WHATEVER THE MEDIA SAY, the skirmishes at this week’s Republican platform committee meetings in San Diego leading up to the GOP national convention won’t amount to much. The real battles have already been fought in Washington, behind closed doors, with conservatives, mostly congressional staffers, squaring off against a less conservative crowd allied with the Dole campaign.
The fights in Washington — some cordial, some nasty — were over the first draft of the platform, not the final version. But the draft is of immense importance: It’s the document the delegates on the platform committee work from. They will make cosmetic changes and perhaps add language to mollify Pat Buchanan, but most of the final draft will parallel the first.
So the struggle over the draft language — on abortion in particular — was about real stakes. And the conservatives succeeded in securing rhetoric a few clicks to the right of what top Dole officials would have liked. Credit Bill Gribbin, deputy chief of staff for policy to Senate majority leader Trent Lott.
Gribbin was responsible for writing the draft and adjudicating the disputes. He’s an old hand at this, having drafted the platform in 1992, 1988, and 1984. With his expertise and institutional memory, Gribbin drove the process, said a Dole aide. He’s also been a good soldier in dealing with Dole people, despite his ideological instincts. A former history professor, Gribbin has worked for conservative senators John Tower, William Armstrong, and James Buckley (not to mention President Reagan and Vice President Quayle). He is staunchly pro-life and maintains close ties with outfits like the National Right to Life Committee. In April, he wrote an article for this magazine about harassment of pro-life groups by the Internal Revenue Service.
Even with Gribbin in charge, Dole officials sought to leave their imprint on the platform. The Dole campaign assigned aides to hover over the congressional staffers who helped Gribbin in the drafting process. And Gribbin kept in close touch with top Dole aides Sheila Burke, Bob Lighthizer, Vin Weber, and particularly Paul Manafort, the veteran Republican fixer who is managing the GOP convention. Gribbin shared his platform language with this group before sending it to San Diego.
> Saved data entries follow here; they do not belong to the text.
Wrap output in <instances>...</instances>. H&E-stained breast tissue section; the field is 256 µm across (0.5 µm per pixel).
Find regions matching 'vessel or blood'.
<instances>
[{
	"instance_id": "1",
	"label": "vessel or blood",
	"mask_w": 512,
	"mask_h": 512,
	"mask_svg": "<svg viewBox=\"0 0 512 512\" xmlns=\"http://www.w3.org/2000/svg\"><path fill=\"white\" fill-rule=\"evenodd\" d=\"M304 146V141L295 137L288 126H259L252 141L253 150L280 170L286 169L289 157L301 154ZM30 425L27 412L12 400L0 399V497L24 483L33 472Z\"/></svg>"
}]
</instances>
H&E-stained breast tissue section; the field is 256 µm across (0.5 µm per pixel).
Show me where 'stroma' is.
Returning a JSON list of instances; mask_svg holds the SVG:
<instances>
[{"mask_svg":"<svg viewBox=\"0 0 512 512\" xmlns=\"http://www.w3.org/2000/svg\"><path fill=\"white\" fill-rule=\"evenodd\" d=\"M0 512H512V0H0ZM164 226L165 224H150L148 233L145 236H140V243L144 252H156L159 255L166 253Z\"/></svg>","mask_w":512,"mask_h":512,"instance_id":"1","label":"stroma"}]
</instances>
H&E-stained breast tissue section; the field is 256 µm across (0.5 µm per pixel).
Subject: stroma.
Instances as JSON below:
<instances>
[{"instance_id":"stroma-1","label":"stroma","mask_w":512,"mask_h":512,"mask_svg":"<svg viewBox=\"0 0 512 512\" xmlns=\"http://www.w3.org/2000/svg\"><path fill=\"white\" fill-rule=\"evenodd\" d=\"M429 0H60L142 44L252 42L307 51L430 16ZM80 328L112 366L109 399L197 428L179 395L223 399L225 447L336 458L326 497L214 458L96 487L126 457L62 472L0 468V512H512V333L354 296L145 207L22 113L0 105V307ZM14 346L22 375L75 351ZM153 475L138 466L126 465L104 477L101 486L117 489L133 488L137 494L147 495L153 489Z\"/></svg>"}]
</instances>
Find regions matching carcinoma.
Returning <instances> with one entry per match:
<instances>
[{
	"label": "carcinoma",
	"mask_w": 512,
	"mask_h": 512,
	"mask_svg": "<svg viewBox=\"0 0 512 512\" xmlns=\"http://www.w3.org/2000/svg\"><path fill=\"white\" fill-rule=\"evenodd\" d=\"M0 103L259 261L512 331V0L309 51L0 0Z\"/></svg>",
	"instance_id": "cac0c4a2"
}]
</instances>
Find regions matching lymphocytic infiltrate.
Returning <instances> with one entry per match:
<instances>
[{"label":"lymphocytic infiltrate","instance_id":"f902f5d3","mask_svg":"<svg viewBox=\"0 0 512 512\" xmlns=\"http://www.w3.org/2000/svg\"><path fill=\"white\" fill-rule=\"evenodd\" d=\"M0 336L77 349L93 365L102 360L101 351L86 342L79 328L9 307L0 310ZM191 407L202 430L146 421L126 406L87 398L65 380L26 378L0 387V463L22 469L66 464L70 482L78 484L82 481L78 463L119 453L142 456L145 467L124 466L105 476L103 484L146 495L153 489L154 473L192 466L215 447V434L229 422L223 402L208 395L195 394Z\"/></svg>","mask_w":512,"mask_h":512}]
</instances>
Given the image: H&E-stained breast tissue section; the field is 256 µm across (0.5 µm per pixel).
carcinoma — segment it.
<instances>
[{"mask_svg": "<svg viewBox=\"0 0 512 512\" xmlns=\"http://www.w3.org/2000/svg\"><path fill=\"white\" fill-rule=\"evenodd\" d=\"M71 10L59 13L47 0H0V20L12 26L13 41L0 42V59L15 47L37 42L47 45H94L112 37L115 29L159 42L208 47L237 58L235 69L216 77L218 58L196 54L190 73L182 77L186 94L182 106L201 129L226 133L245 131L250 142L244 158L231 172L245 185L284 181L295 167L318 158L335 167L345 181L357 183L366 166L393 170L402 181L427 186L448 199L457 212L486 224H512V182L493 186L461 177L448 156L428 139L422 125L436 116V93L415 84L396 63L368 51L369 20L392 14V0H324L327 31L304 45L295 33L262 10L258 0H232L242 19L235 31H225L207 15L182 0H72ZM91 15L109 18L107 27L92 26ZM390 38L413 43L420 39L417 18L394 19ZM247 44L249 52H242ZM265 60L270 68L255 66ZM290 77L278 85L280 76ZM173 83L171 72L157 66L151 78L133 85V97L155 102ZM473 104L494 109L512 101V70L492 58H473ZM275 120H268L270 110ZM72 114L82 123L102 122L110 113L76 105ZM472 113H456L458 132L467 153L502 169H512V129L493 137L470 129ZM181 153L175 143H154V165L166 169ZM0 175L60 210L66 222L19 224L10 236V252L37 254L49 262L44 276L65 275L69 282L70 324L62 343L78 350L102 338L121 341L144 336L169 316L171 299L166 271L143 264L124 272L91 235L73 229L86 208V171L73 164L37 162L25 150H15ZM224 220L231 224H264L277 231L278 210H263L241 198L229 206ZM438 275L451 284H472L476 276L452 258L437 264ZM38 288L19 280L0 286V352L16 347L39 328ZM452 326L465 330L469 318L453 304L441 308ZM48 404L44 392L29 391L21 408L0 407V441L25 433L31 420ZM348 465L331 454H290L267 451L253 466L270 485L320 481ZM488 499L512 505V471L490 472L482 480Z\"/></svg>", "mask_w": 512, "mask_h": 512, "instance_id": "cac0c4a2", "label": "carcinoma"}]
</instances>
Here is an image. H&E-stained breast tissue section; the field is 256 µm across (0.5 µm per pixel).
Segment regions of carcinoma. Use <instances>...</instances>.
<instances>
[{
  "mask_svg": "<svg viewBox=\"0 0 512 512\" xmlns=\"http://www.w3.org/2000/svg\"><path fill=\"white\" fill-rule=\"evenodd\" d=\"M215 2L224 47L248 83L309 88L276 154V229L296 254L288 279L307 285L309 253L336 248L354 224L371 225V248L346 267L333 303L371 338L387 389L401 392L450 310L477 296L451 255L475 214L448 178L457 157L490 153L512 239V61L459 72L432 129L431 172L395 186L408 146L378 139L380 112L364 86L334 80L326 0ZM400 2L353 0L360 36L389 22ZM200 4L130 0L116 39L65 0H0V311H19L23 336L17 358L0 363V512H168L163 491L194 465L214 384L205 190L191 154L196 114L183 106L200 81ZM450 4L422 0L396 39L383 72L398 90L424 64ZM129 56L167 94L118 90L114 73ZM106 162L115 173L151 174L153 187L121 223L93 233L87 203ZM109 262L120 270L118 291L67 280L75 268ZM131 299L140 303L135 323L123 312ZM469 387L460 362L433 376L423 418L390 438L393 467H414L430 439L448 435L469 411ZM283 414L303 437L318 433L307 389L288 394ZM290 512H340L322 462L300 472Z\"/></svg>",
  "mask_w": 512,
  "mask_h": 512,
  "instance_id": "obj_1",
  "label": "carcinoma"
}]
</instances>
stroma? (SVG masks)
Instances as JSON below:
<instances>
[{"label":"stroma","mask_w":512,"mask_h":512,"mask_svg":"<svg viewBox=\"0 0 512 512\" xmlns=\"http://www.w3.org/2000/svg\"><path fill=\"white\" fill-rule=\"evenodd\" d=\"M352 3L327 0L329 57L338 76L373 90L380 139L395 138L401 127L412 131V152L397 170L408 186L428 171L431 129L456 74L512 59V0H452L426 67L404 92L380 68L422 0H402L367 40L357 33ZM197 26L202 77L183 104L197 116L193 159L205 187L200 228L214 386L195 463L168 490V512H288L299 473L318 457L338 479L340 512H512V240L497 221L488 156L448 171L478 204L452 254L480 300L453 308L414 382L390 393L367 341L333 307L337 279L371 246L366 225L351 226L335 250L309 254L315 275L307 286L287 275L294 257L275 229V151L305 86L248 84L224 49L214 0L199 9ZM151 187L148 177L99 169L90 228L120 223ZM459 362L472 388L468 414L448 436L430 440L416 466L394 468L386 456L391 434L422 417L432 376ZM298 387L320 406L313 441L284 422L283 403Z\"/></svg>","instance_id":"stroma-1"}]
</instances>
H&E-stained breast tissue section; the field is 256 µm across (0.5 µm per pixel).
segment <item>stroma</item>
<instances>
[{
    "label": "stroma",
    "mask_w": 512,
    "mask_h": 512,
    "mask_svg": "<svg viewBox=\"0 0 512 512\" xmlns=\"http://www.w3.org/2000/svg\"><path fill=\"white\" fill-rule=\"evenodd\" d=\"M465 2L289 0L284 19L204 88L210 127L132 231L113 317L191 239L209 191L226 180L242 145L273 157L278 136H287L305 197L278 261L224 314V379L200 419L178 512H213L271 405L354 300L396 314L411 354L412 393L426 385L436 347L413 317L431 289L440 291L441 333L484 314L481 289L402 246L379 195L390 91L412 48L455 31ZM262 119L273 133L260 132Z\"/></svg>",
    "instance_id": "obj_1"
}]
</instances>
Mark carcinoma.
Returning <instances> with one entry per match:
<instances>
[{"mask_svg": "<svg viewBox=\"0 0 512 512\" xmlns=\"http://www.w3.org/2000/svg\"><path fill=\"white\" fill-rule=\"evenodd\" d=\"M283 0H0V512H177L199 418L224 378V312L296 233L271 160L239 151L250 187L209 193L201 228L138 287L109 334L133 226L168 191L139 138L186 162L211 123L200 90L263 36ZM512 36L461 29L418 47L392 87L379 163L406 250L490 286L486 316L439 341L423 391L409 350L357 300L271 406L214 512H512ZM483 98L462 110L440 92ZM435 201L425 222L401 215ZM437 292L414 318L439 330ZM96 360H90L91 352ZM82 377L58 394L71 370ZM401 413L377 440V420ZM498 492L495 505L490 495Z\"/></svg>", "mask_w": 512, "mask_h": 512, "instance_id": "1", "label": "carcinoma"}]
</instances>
This honest effort at cooperation was not entirely successful. As Manafort tells anyone who asks — and even those who don’t — San Diego will not be a repeat of the 1992 Republican convention in Houston. That means deemphasizing abortion. But when Dole declared in June that he wanted a “tolerance” provision in the platform to refer only to abortion and not to other issues dividing Republicans, Rep. Henry Hyde, platform committee chairman and a pro- life stalwart, erupted. Hyde and Dole, with the assistance of Gribbin and Scott Reed, Dole’s campaign manager, hammered out a compromise a few weeks later that was temporarily acceptable to both sides. Hyde remained confident he could eventually make the abortion language more acceptable to pro-life forces, but he failed, and the compromise agreed to in July is what appears in the draft platform. A multi-paragraph hodge-podge, it includes both strong pro-life language calling for a human life amendment to the Constitution and bigtent language welcoming a diversity of views.
Hyde failed because Manafort, presumably acting with the knowledge of top Dole officials, dug in his heels. When Hyde named Kay James, a prominent pro- life advocate employed by Pat Robertson’s Regent University, to chair the subcommittee handling abortion, Manafort vetoed the appointment, then rejected numerous subsequent nominees because they weren’t suffciently pro- Dole.
Manafort’s attempt to stack the committee writing the abortion language angered Hyde, but the congressman opted not to protest publicly. Asked about James on July 31, Hyde demurred, pointing out that she had been given another position with the convention. Asked how much meddling there had been by Dole operatives in the drafting of the platform, Hyde replied, “An appropriate level.”
Others aren’t so sanguine about Manafort’s interference. “Paul’s problem is that he’s seeking some level of control over the process that’s not really achievable,” says a senior Dole adviser. Indeed, Manafort’s interventions may make it less likely that the Dole campaign will get everything it wants, if he alienates the platform committee. What Manafort must remember, says this adviser, is that presidential candidates never get their way on everything in the platform. In 1976, Reaganites wrote most of the platform even though Reagan wasn’t the nominee, and in 1992 conservatives inserted a repudiation of the Bush tax increase into the platform. Neither the Ford nor the Bush people were particularly happy with these developments, but they wisely kept quiet.
What does all of this add up to? A certain amount of infighting is inevitable, and probably healthy, when a party manifesto is being drafted. The silver lining for Dole and his party is that the pre-convention spats may preempt the bitter feuds most Republicans want to avoid in San Diego. A fight- free platform week will disappoint reporters, but it’s the kind of news the Dole campaign desperately needs.